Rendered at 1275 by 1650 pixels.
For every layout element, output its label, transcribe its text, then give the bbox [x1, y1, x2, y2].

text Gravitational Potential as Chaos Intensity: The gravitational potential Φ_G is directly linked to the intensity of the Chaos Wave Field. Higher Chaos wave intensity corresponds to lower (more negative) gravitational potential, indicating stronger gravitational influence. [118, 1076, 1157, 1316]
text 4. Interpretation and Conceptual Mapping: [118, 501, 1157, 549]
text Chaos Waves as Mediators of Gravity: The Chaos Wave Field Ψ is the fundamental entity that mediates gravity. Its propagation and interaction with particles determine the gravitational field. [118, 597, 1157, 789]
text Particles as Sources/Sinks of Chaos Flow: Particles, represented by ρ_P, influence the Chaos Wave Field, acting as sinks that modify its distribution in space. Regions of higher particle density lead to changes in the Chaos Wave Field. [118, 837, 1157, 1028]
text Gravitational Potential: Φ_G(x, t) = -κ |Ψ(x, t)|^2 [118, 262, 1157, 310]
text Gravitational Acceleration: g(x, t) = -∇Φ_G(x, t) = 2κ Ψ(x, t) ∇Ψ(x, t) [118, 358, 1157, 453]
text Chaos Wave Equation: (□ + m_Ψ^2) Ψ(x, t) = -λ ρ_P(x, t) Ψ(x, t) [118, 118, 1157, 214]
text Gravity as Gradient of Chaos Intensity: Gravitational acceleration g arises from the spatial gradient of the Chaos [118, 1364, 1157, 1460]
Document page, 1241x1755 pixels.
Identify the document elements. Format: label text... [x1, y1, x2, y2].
--
Given instruction:
Write out every line of the items above word for word, changing nothing.

Complete response:
Rendered at 1275 by 1650 pixels.
For every layout element, output its label, transcribe its text, then give the bbox [x1, y1, x2, y2].

text Gravitational Potential as Chaos Intensity: The gravitational potential Φ_G is directly linked to the intensity of the Chaos Wave Field. Higher Chaos wave intensity corresponds to lower (more negative) gravitational potential, indicating stronger gravitational influence. [118, 1076, 1157, 1316]
text 4. Interpretation and Conceptual Mapping: [118, 501, 1157, 549]
text Chaos Waves as Mediators of Gravity: The Chaos Wave Field Ψ is the fundamental entity that mediates gravity. Its propagation and interaction with particles determine the gravitational field. [118, 597, 1157, 789]
text Particles as Sources/Sinks of Chaos Flow: Particles, represented by ρ_P, influence the Chaos Wave Field, acting as sinks that modify its distribution in space. Regions of higher particle density lead to changes in the Chaos Wave Field. [118, 837, 1157, 1028]
text Gravitational Potential: Φ_G(x, t) = -κ |Ψ(x, t)|^2 [118, 262, 1157, 310]
text Gravitational Acceleration: g(x, t) = -∇Φ_G(x, t) = 2κ Ψ(x, t) ∇Ψ(x, t) [118, 358, 1157, 453]
text Chaos Wave Equation: (□ + m_Ψ^2) Ψ(x, t) = -λ ρ_P(x, t) Ψ(x, t) [118, 118, 1157, 214]
text Gravity as Gradient of Chaos Intensity: Gravitational acceleration g arises from the spatial gradient of the Chaos [118, 1364, 1157, 1460]
Document page, 1241x1755 pixels.
Identify the document elements. Format: label text... [x1, y1, x2, y2].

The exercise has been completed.